Laser photocoagulation of the retina targeting the outer layers is an established therapy for proliferative retinopathy and macular edema from diabetic microangiopathy or retinal vein occlusion, centrals serous retinopathy, and extrafoveal subretinal neovascular membranes. However, collateral damage occurs and scotomas can result when using conventional lasers with pulse duration of 100ms and more. This is particularly relevant for laser treatments of the macula where the main therapeutic effect results from stimulation of the retinal pigment epithelium cells and photoreceptor damage is thought to be an unnecessary side effect. Recent experimental research with new laser devices using much shorter pulse duration has shown that photoreceptor damage can be greatly reduced and the retinal pigment epithelium selectively targeted, hence the term selective retinal pigment epithelium laser therapy (SRT). Investigators hypothesize that SRT is equally effective as standard laser photocoagulation for macular disease but minimizes local visual field defects. In this study, patients with central serous retinopathy, macular edema from diabetic microangiopathy or branch vein occlusion, and non-exudative age-related macular degeneration will be treated with SRT. Patients will be assessed 1, 3 and 6 months after treatment.

Diabetes is a major cause of blindness in adults in the developed countries. The retinal damages associated with diabetes lead to gradual loss of vision, which is accentuated when the macula is affected. This results in macular edema. Currently, intravitreal injections of anti-VEGF have demonstrated their effectiveness and are the first line treatment of macular edema. Subthreshold micropulsed laser photocoagulation is an alternative to conventional grid photocoagulation. By delivering pulsed impacts under the thermal lesion threshold of the pigment epithelium, it would not cause the side effects of conventional photocoagulation. Micropulsed photocoagulation combined to anti-VEGF injections, could be the most effective treatment with a minimum injection number and without epithelial lesions. The main objective of this study is to show that the subthreshold micropulsed laser photocoagulation, in association with intravitreal injections of anti-VEGF, allows to reduce the number of anti-VEGF injections during the first year of treatment. In this randomized, double blind study, eligible patients will be randomized between a micropulsed laser photocoagulation arm and a sham micropulsed laser photocoagulation arm.

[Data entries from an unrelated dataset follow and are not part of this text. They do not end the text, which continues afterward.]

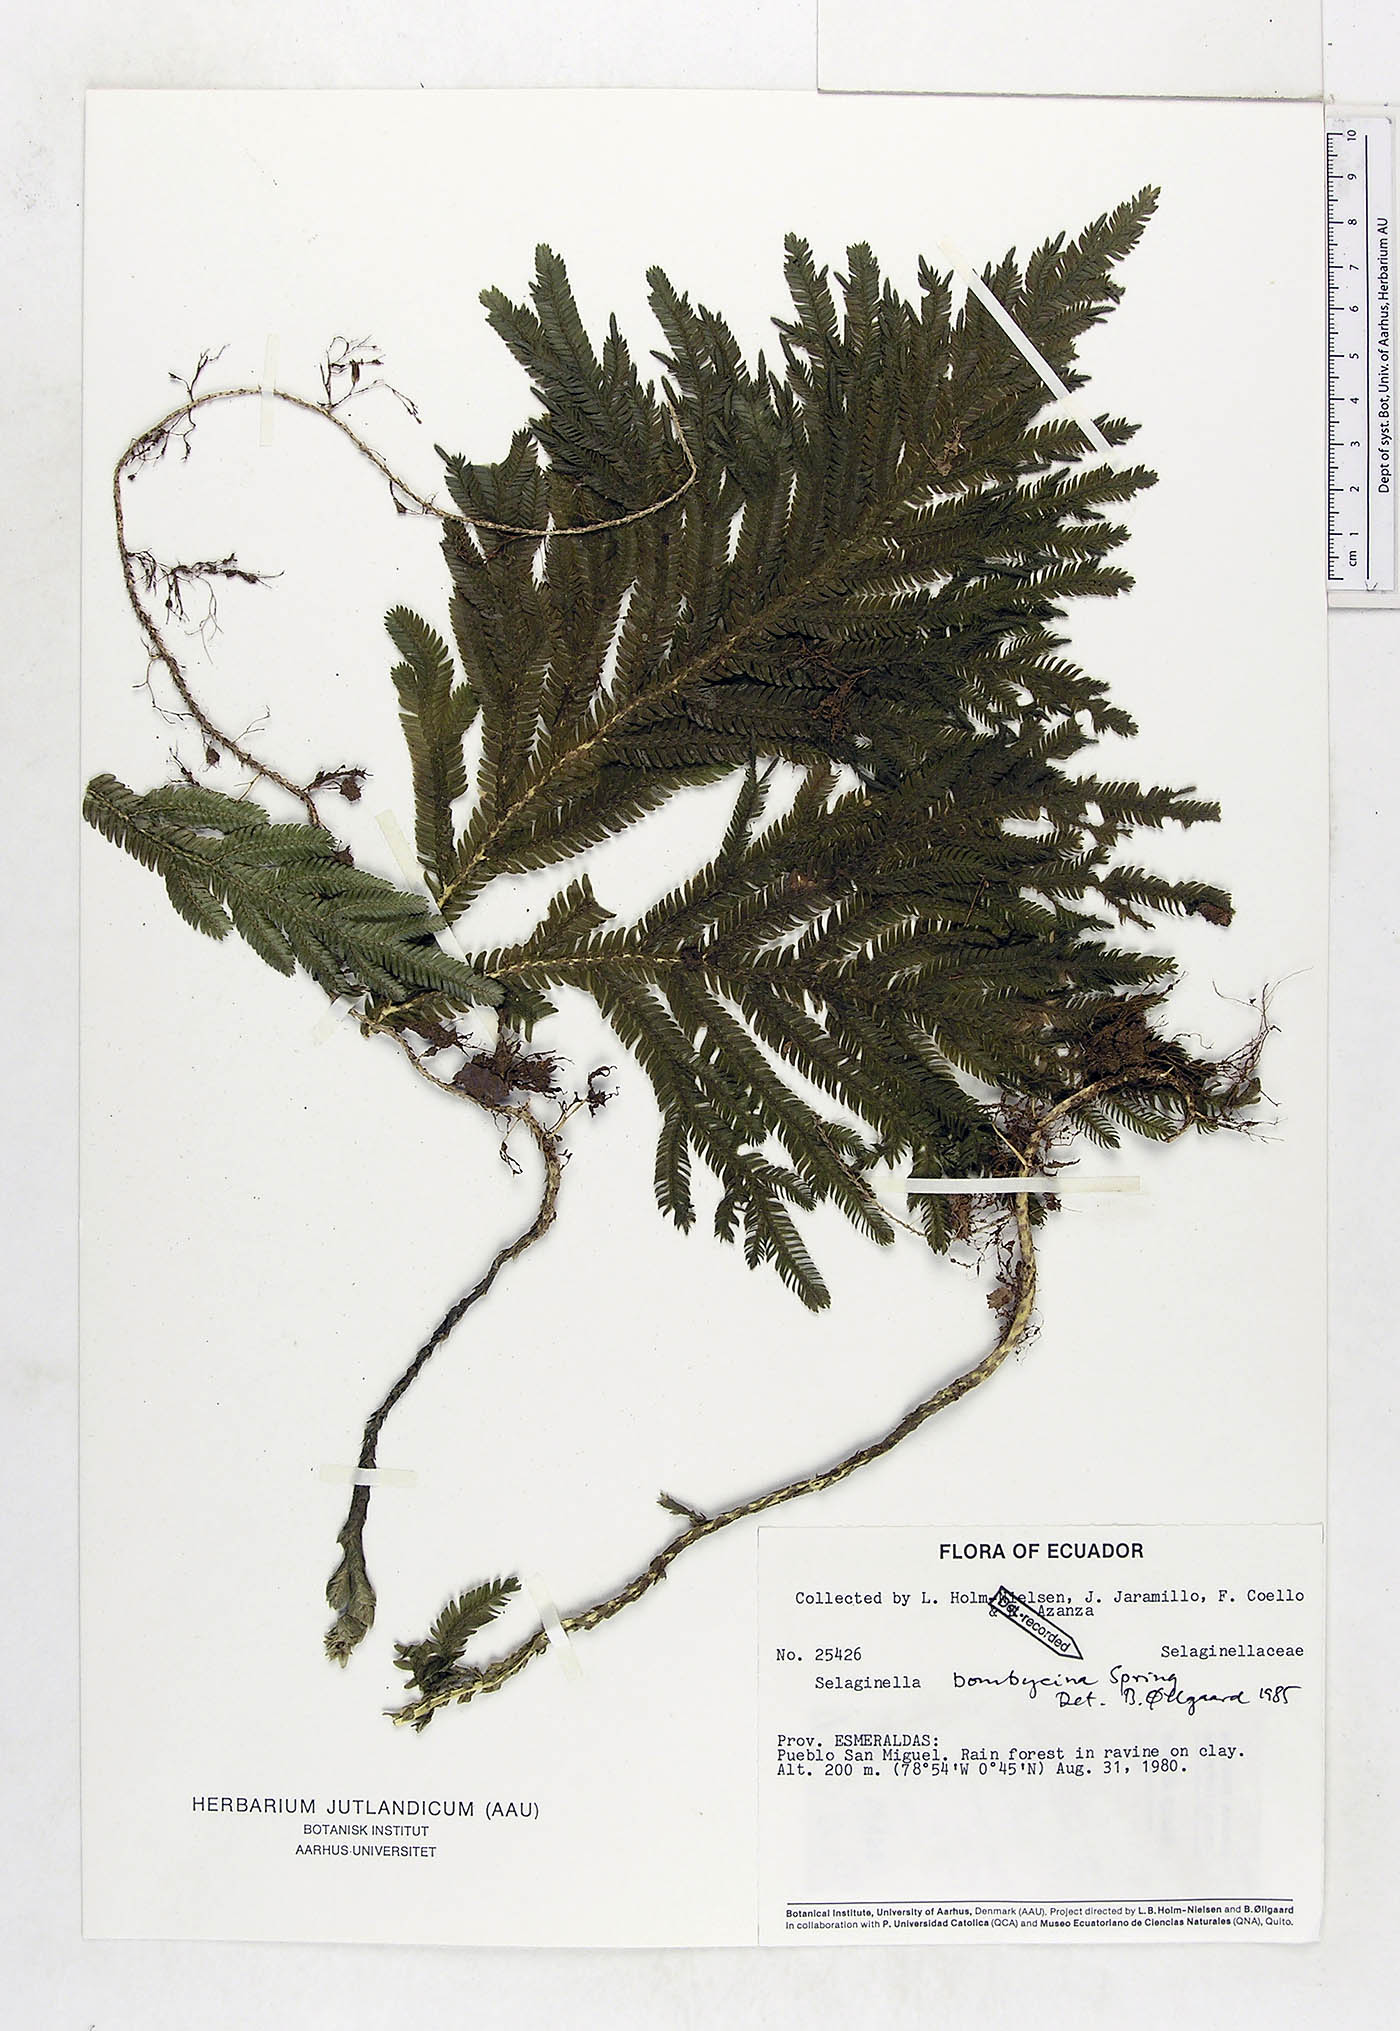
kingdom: Plantae
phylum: Tracheophyta
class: Lycopodiopsida
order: Selaginellales
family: Selaginellaceae
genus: Selaginella
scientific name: Selaginella bombycina
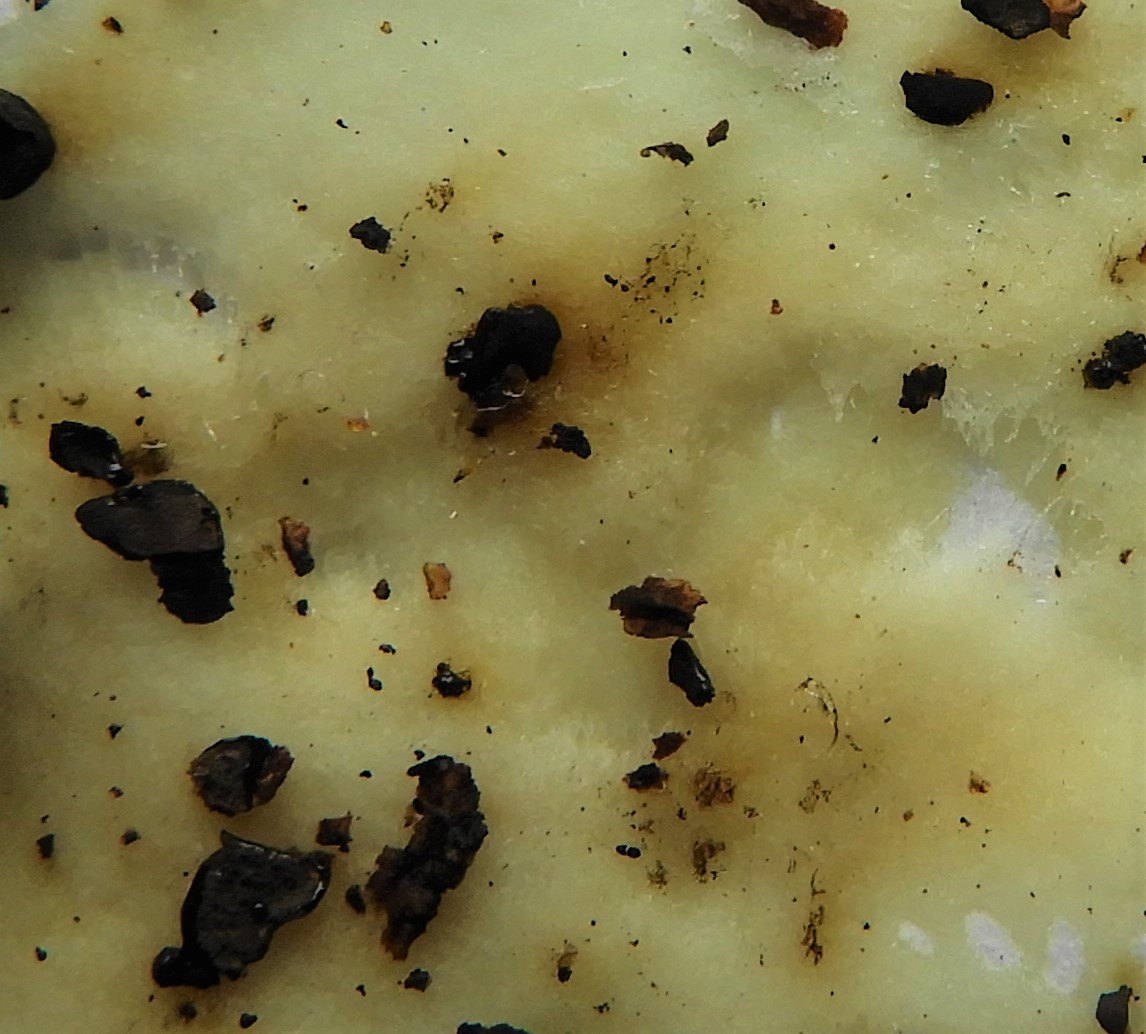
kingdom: Fungi
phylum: Ascomycota
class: Sordariomycetes
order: Xylariales
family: Hypoxylaceae
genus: Hypoxylon
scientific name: Hypoxylon fuscum
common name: kegleformet kulbær
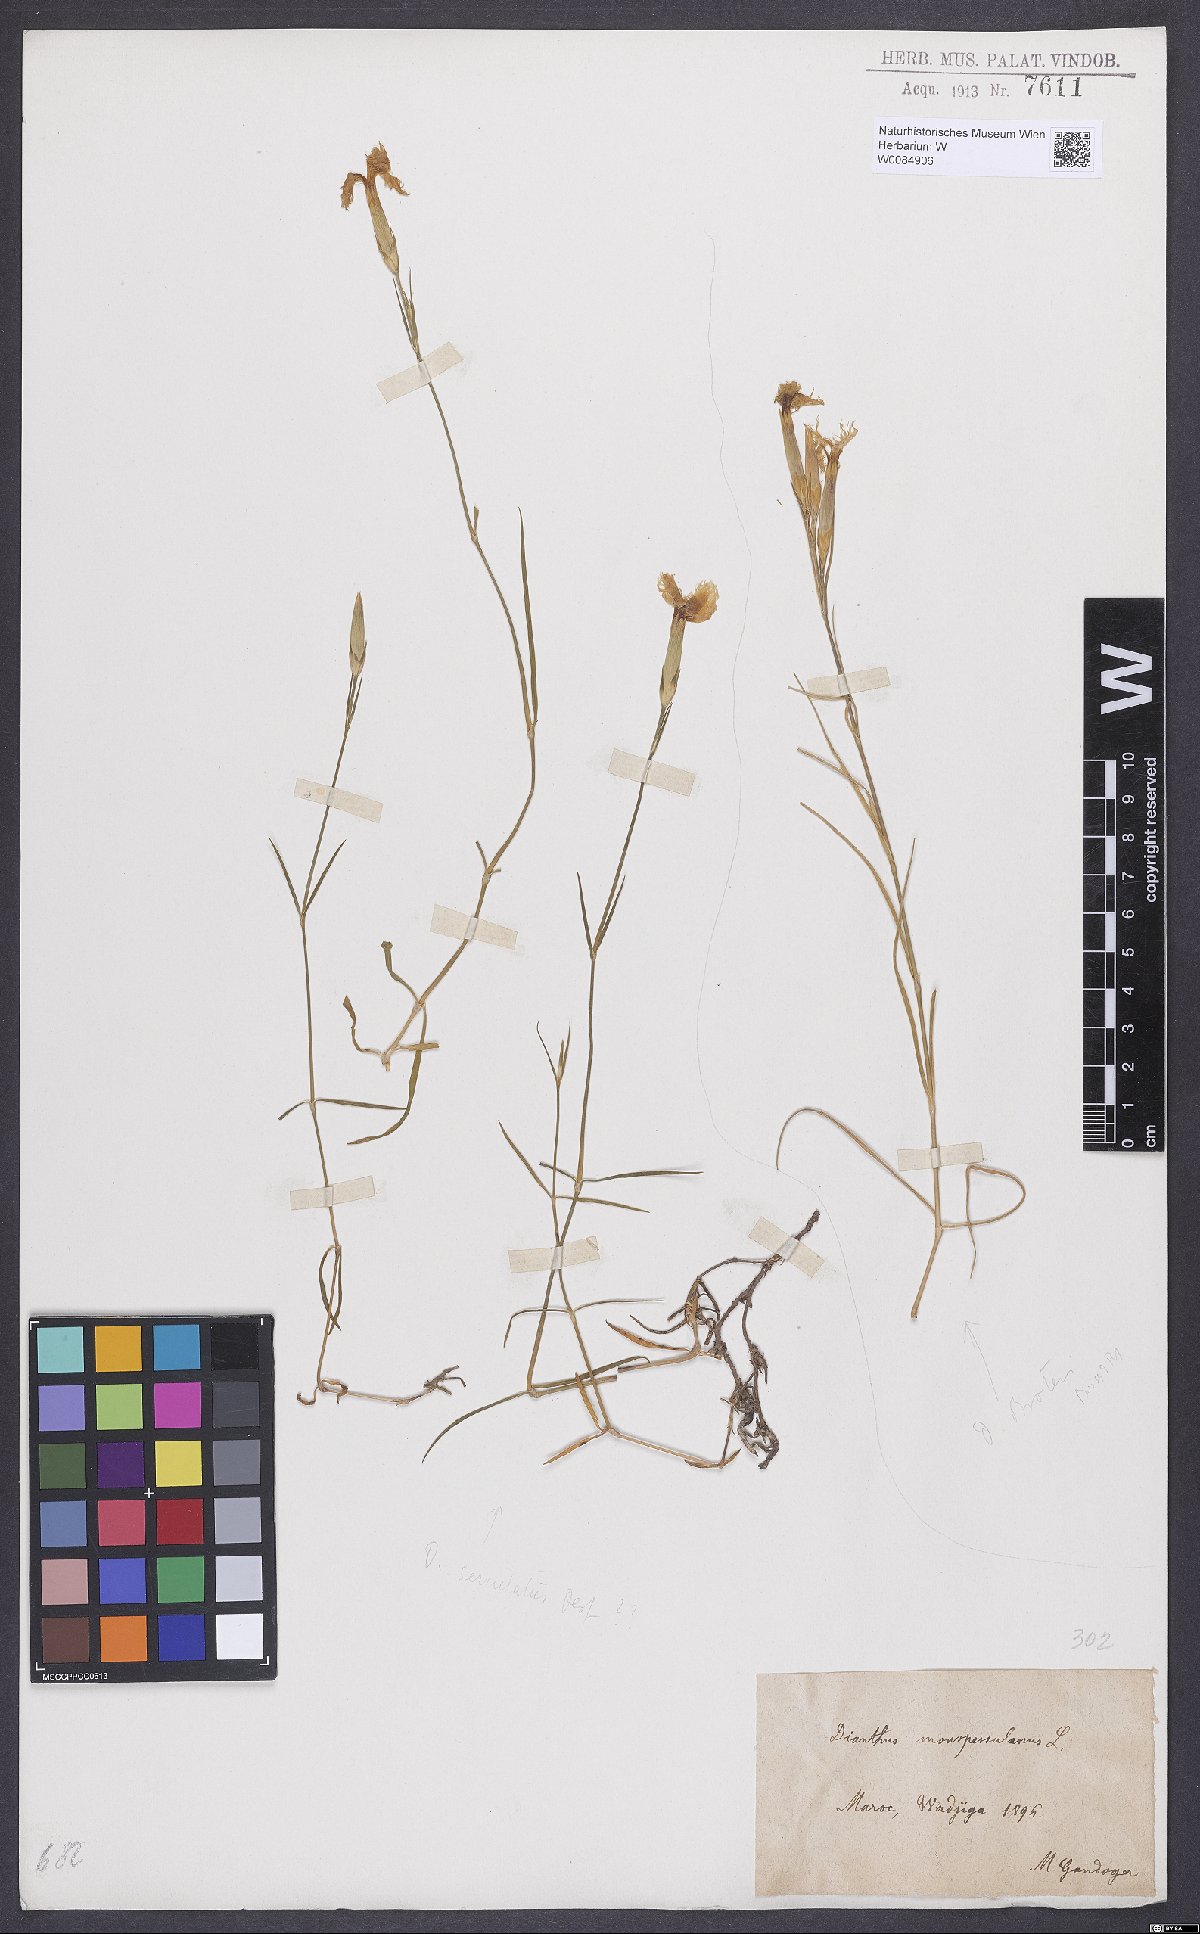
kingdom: Plantae
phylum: Tracheophyta
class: Magnoliopsida
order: Caryophyllales
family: Caryophyllaceae
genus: Dianthus
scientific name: Dianthus hyssopifolius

To assess the safety of repeated iCo-007 intravitreal injections in treatment of subjects with diabetic macular edema as monotherapy and in combination with ranibizumab or laser photocoagulation To assess the change in visual acuity and retinal thickness on optical coherence tomography (OCT) from baseline to month 8 and month 12

This study was designed to confirm the efficacy and safety of laser photocoagulation as adjunctive therapy to ranibizumab 0.5 mg versus laser monotherapy in patients with visual impairment due to Diabetic Macular Edema. A subgroup of patients with Proliferative Diabetic Retinopathy were included to evaluate the efficacy and safety of laser photocoagulation as adjunctive therapy to ranibizumab 0.5 mg versus laser monotherapy in this population.

Purpose: to evaluate the effect of intravitreal injection of tissue plasminogen activator(tPA) in treatment of refractory diabetic macular edema(DME).

Asses efficacy of navigated laser in reducing the number of anti-VEGF injections as a prospective study using Bevacizumab.

Macular edema is a condition in which there is swelling in the macula, the part of the retina that gives you your best vision. This swelling can cause your vision to decline. When diagnosed early and treated, you vision usually can be preserved. However, if the swelling goes untreated for a long time, it can cause permanent vision loss. We think that the three eye drop regimens in this study, difluprednate, difluprednate plus nepafenac, and prednisolone acetate plus nepafenac, might be effective in treating uveitic macular edema. Patients who enter this study are randomized to one of the three regimens and followed for 24 weeks.

This is a randomized, double-masked, multicenter, study to evaluate the efficacy, safety, and tolerability of IRX-101 versus 5% povidone-iodine (PI) in subjects receiving intravitreal anti-VEGF injections. The study will be conducted in up to 30 centers in the United States (US).

This Phase 3 study will evaluate the efficacy, durability, and safety of KSI-301 compared to aflibercept in participants with treatment-naïve DME.